RECORDS PROVIDED section start
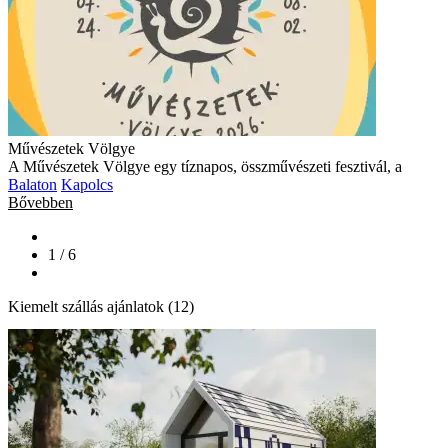
Művészetek Völgye
A Művészetek Völgye egy tíznapos, összművészeti fesztivál, a
Balaton
Kapolcs
Bővebben
1 / 6
Kiemelt szállás ajánlatok (12)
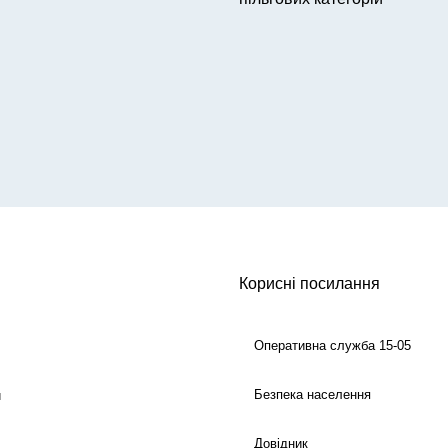
Корисні посилання
Оперативна служба 15-05
Безпека населення
й
Довідник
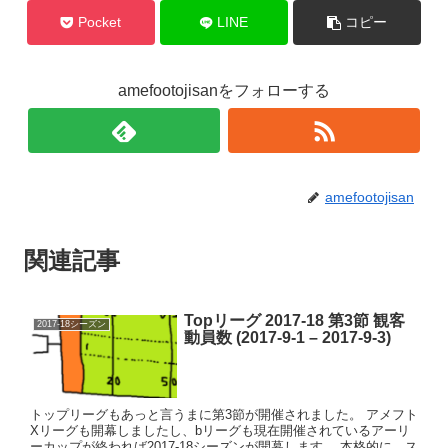
Pocket
LINE
コピー
amefootojisanをフォローする
amefootojisan
関連記事
Topリーグ 2017-18 第3節 観客
2017-18シーズン
動員数 (2017-9-1 – 2017-9-3)
トップリーグもあっと言うまに第3節が開催されました。 アメフト
Xリーグも開幕しましたし、bリーグも現在開催されているアーリ
ーカップが終われば2017-18シーズンが開幕します。 本格的に、ス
RECORDS PROVIDED section end
The word "Völgye" occurs on some lines of the data. Give the number of those lines only.

2